July 16, 2026
Today, Community Energy Cooperative Canada (CECC) submitted a letter to the Prime Minister outlining how community-owned energy can help advance Canada’s Federal priorities.
As the federal government advances major national priorities – including Powering Canada Strong (the National Electricity Strategy), AI for All (the National Artificial Intelligence Strategy), Build Canada Homes, and the Canada Strong Fund – there is an important opportunity to ensure communities have a meaningful role in shaping the infrastructure and energy systems that will define Canada’s future.
CECC’s submission highlights that community-owned energy models are closely aligned with these priorities and can help deliver on shared goals: reducing emissions, strengthening economic competitiveness, building public trust, and ensuring the benefits of major investments are shared more broadly.
Building an Energy System That Includes Communities
CECC is a national network representing thousands of shareholders involved in community renewable energy projects across the country. Together, CECC members have raised more than $90 million to support community-led renewable energy initiatives.
Over the past several years, CECC has worked at the intersection of policy and practice, connecting federal and provincial priorities with the realities of local communities. This experience has shown that community ownership can be a powerful way to accelerate the transition to a cleaner energy system while ensuring communities have a voice and a stake in the outcomes.
Community-scale projects, including solar, wind, energy storage, and district energy systems, can deliver multiple benefits at once: reducing emissions, supporting local economic development, improving affordability, and strengthening public confidence in new infrastructure.
Ownership Builds Support and Creates Shared Benefits
Canada will need significant investment in new energy and infrastructure projects in the years ahead. Community ownership offers a practical approach to ensuring those investments create lasting value locally.
Research and real-world experience show that when communities have a meaningful ownership role, projects are more likely to build trust and gain local support. Even minority ownership stakes can create stronger relationships between project developers, communities, and investors by giving residents a direct connection to the benefits of new infrastructure.
Examples from across Canada demonstrate what this can look like in practice. Projects such as Peace Energy’s co-ownership in a commercial wind park and Ottawa Renewable Energy Co-operative’s rooftop solar initiatives show how community participation can attract local investment, increase acceptance, and create ongoing benefits for residents and businesses.
Internationally, organizations such as REScoop.eu, along with community energy initiatives in Scotland and Wales, demonstrate what is possible when governments create the right conditions for community ownership to grow.
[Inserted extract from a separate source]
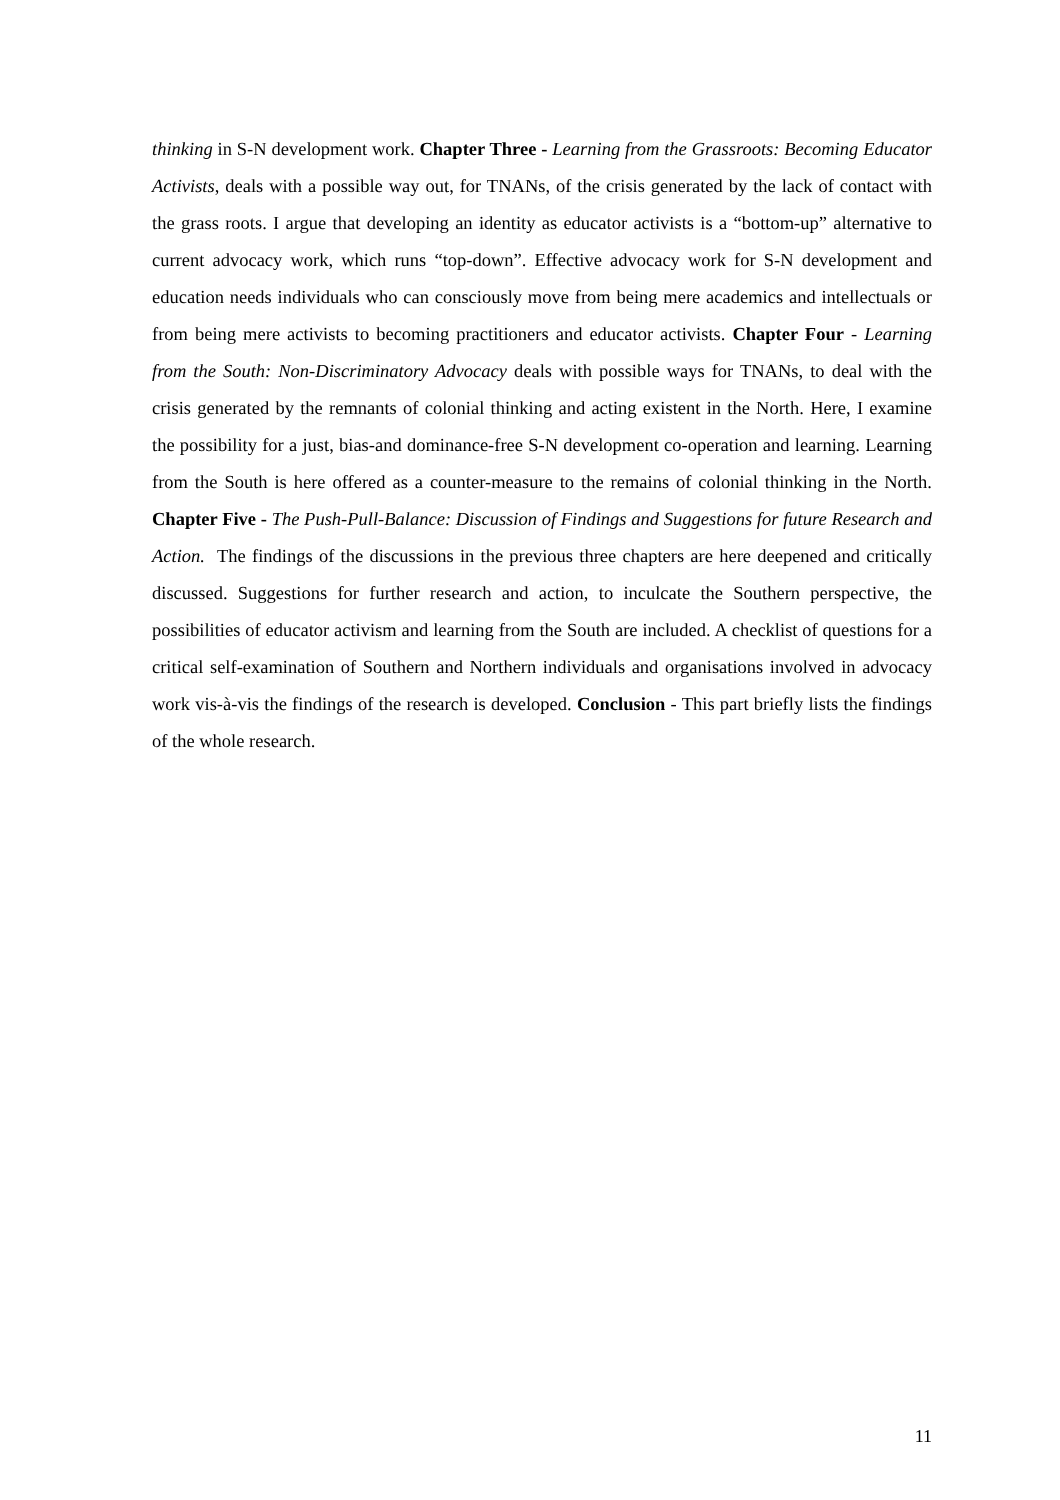thinking in S-N development work. Chapter Three - Learning from the Grassroots: Becoming Educator Activists, deals with a possible way out, for TNANs, of the crisis generated by the lack of contact with the grass roots. I argue that developing an identity as educator activists is a “bottom-up” alternative to current advocacy work, which runs “top-down”. Effective advocacy work for S-N development and education needs individuals who can consciously move from being mere academics and intellectuals or from being mere activists to becoming practitioners and educator activists. Chapter Four - Learning from the South: Non-Discriminatory Advocacy deals with possible ways for TNANs, to deal with the crisis generated by the remnants of colonial thinking and acting existent in the North. Here, I examine the possibility for a just, bias-and dominance-free S-N development co-operation and learning. Learning from the South is here offered as a counter-measure to the remains of colonial thinking in the North. Chapter Five - The Push-Pull-Balance: Discussion of Findings and Suggestions for future Research and Action. The findings of the discussions in the previous three chapters are here deepened and critically discussed. Suggestions for further research and action, to inculcate the Southern perspective, the possibilities of educator activism and learning from the South are included. A checklist of questions for a critical self-examination of Southern and Northern individuals and organisations involved in advocacy work vis-à-vis the findings of the research is developed. Conclusion - This part briefly lists the findings of the whole research.
11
In these jurisdictions, intentional policy support has helped make community energy a mainstream part of the energy landscape.
Recommendations to Support Community Energy Across Canada
In its submission, CECC outlines several ways the federal government can strengthen the role of community ownership in Canada’s energy transition:
Recognize community-owned energy models in federal programs
Community energy co-operatives should be explicitly identified as eligible participants in federal consultations, funding programs, and pilot initiatives related to energy, infrastructure, and economic development.
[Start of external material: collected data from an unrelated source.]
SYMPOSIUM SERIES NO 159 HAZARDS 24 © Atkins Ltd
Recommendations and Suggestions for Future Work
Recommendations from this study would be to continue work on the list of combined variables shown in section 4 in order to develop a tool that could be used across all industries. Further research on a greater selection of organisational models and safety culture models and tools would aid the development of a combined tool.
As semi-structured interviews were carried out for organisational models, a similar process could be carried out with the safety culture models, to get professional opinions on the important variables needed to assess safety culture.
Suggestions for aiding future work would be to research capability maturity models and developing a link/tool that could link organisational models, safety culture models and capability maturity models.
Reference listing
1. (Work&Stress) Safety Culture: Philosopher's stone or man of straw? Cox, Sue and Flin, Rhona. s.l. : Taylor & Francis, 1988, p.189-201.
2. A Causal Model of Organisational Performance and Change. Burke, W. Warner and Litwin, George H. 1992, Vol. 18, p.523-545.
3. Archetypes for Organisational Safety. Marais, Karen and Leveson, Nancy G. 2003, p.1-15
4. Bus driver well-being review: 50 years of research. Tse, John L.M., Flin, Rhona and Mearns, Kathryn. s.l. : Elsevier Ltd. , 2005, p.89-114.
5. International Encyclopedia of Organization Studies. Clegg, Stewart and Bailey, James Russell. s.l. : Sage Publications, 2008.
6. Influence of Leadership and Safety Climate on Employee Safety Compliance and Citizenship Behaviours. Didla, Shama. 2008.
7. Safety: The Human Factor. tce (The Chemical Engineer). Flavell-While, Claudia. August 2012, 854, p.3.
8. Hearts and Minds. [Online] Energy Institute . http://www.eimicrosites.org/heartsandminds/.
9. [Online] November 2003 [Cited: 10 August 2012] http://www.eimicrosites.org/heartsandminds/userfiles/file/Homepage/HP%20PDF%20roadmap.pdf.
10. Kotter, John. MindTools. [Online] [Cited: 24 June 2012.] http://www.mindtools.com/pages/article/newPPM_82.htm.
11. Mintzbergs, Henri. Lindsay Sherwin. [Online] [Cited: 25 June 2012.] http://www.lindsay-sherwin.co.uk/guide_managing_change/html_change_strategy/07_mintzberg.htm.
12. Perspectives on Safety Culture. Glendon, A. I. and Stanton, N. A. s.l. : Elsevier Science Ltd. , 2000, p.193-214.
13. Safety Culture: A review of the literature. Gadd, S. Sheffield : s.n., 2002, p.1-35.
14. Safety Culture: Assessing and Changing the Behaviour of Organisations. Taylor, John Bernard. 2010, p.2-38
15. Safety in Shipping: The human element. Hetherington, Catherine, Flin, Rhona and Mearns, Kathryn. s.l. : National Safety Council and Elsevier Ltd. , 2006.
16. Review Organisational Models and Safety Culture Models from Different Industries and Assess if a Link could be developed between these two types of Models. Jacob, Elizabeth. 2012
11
Support community-led grid innovation
Federal investments should prioritize community-owned distributed energy resources, including renewable generation, energy storage, demand flexibility, and emerging approaches such as virtual power plants.
Create pathways for local investment and benefit-sharing
Canada needs practical, ready-to-use models that help communities, municipalities, and regional organizations participate in energy infrastructure projects and share in their benefits.
Ensure communities benefit from AI and data centre development
As Canada expands artificial intelligence infrastructure and data centres, CECC recommends that local ownership opportunities, clean energy integration, and community benefit-sharing be considered alongside economic growth. This includes addressing potential impacts related to energy demand and water use for cooling.
Establish dedicated financing for community energy projects
CECC recommends creating a community energy window within the Canada Strong Fund to provide early-stage risk capital and enable Canadians to invest in both national infrastructure priorities and locally owned energy projects.
A Moment of Opportunity
Canada is at a pivotal point in shaping its energy future. The decisions made today will influence not only how energy is generated and delivered, but also who participates in,and benefits from, the transition.
Community ownership provides a pathway toward a cleaner, more reliable, and more inclusive energy system. It allows Canadians to move from being passive consumers of energy to active participants and owners in the infrastructure that powers their communities.
CECC is committed to working with federal leaders, policymakers, communities, and partners across the country to help advance solutions that strengthen Canada’s energy resilience while ensuring the benefits of the transition are widely shared.
We welcome the opportunity to continue this conversation and invite government representatives to join us at the upcoming 2026 Community Energy Forum in Montréal, where community leaders, co-operatives, policymakers, and energy experts will come together to explore the future of community-owned energy in Canada.